Importantly, although microRNAs are less susceptible to degradation than other types of RNAs [40, 41], the sperm lncRNAs and sncRNAs profiles exhibit substantial plasticity and may be modified by paternal and sperm exposure to a variety of environmental conditions and stressful environments [37, 39]. Such epigenetic modifications may affect both early embryo development and the subsequent health of the offspring, including altered behavioral and metabolic phenotypes [37, 38]. Likewise, the stressful environment to which spermatozoa are exposed in the reproductive system of dead men may induce adverse long-term effects on offspring.

Conclusion

Several lines of biological evidence suggest that postmortem sperm should not be rescued for reproductive purposes until appropriate and comprehensive analyses have been completed.
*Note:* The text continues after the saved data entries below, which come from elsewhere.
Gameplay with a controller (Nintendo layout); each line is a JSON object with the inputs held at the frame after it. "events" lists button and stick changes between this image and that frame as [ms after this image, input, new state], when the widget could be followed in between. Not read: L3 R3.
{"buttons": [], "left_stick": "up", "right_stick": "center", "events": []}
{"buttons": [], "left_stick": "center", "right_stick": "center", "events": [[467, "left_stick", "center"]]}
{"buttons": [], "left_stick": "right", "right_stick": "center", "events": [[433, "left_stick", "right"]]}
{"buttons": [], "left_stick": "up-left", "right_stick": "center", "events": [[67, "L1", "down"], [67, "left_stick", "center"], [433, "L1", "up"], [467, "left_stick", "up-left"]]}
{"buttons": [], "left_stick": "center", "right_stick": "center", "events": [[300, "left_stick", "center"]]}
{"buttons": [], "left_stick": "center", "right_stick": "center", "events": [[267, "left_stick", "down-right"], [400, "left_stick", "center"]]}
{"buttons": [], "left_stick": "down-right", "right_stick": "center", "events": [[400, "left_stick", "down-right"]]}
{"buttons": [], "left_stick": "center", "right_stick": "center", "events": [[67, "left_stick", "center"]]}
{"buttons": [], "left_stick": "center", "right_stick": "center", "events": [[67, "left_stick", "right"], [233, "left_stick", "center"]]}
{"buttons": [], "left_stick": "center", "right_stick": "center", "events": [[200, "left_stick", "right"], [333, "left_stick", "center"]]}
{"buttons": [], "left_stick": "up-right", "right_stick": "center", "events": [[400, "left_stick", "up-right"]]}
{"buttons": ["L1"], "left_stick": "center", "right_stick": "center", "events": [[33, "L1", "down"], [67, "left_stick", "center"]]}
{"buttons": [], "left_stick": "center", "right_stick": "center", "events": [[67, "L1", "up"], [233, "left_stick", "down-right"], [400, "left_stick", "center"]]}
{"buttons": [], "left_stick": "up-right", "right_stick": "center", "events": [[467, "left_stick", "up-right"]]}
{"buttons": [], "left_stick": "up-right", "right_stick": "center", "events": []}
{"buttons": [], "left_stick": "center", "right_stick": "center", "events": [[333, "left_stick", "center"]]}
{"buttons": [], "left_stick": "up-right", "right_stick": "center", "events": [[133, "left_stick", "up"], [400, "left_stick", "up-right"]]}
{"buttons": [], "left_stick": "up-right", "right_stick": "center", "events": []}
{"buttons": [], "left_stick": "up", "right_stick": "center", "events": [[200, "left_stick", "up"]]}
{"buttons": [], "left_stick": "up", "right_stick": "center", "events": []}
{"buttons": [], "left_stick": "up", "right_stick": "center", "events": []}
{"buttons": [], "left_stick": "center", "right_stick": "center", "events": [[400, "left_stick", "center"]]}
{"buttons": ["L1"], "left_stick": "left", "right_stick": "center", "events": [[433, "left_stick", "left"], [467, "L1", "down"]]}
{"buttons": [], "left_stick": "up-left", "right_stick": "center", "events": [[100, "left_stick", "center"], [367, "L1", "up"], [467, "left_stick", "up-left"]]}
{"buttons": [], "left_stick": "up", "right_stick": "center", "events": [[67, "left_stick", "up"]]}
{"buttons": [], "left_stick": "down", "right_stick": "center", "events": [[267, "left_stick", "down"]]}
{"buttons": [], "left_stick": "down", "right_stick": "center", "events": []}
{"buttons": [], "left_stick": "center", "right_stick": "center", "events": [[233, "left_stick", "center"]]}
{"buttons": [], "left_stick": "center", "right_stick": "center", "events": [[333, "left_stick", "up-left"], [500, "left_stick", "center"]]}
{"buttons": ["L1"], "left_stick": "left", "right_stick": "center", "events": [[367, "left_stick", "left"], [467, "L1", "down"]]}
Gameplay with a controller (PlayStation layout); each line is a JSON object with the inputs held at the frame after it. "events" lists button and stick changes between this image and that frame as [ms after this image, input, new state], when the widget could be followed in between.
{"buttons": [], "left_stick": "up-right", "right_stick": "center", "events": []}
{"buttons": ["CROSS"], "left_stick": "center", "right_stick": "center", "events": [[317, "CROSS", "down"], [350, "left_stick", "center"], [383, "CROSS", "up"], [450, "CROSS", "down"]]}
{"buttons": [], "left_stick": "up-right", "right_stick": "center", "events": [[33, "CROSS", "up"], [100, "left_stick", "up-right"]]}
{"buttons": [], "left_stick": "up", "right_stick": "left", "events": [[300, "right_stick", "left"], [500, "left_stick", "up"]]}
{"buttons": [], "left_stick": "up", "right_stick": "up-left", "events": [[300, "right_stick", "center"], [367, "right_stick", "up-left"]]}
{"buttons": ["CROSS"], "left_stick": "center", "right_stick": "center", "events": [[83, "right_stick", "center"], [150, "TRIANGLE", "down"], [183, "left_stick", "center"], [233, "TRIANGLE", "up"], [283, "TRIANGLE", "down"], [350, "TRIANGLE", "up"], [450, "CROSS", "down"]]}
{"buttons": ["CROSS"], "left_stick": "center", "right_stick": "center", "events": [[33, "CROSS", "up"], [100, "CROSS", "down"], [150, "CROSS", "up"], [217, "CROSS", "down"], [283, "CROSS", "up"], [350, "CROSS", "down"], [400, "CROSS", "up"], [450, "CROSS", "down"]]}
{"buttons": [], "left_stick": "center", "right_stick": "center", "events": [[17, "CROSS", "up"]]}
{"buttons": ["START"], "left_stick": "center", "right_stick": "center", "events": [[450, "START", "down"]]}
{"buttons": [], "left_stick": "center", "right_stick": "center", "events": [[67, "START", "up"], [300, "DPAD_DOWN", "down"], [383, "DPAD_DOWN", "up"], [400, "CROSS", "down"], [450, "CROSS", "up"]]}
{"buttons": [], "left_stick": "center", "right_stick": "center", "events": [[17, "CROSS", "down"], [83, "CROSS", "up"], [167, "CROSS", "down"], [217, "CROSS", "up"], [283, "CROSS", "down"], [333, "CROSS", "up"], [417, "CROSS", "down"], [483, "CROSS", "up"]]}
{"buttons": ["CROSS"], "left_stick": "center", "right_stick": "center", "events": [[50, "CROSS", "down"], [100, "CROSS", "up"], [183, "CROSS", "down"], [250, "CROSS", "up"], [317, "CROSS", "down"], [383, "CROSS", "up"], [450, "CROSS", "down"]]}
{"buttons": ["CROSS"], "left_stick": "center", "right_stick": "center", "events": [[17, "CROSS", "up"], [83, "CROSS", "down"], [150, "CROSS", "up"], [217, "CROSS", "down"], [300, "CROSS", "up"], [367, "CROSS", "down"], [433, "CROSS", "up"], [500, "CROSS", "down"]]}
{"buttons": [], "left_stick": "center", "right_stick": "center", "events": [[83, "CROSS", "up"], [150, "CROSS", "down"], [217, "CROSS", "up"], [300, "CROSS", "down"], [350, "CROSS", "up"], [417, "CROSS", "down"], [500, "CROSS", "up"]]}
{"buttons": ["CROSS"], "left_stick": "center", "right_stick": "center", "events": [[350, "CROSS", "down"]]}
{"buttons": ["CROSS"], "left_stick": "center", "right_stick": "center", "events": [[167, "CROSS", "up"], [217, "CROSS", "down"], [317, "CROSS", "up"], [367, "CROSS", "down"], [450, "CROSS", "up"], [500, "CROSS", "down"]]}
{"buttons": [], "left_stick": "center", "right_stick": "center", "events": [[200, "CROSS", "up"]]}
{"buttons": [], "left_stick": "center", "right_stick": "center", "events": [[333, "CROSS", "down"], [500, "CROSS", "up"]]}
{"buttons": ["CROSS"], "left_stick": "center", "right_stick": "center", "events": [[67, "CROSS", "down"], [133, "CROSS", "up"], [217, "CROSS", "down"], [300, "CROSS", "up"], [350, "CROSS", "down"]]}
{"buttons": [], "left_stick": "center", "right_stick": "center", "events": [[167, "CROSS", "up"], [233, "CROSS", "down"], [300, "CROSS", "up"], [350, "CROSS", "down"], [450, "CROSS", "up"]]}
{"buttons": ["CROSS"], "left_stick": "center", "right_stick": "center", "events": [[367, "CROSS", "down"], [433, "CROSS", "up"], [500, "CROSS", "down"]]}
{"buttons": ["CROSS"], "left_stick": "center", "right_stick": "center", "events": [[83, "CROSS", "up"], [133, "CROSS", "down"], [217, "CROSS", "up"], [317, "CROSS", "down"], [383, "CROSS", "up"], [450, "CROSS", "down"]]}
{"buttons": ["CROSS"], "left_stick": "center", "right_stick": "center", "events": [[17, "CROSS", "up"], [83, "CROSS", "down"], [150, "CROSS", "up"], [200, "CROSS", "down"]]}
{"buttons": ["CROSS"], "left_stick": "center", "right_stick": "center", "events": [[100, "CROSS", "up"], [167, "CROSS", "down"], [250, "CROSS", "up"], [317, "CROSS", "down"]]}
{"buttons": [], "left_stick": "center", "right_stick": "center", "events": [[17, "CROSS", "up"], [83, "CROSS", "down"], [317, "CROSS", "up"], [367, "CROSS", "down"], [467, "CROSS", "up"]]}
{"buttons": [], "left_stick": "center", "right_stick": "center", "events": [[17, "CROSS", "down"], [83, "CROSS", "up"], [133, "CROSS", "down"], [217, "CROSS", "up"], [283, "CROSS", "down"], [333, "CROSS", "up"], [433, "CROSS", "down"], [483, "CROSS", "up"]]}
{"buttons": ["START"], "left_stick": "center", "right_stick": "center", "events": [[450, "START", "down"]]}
Such analyses should be focused not only on fertilization, embryo development, and pregnancy outcomes, but also on potential postmortem alterations of sperm DNA, RNAs, and proteins. In addition, genetic and epigenetic analyses of sperm, pre-implantation embryos, and newborns, as well as mental and physical health follow-up of the resulting offspring during a whole life cycle, using appropriate non-human mammalian models, are warranted. These analyses should be performed even taking into account that the clinical demand for this ART procedure is relatively scarce.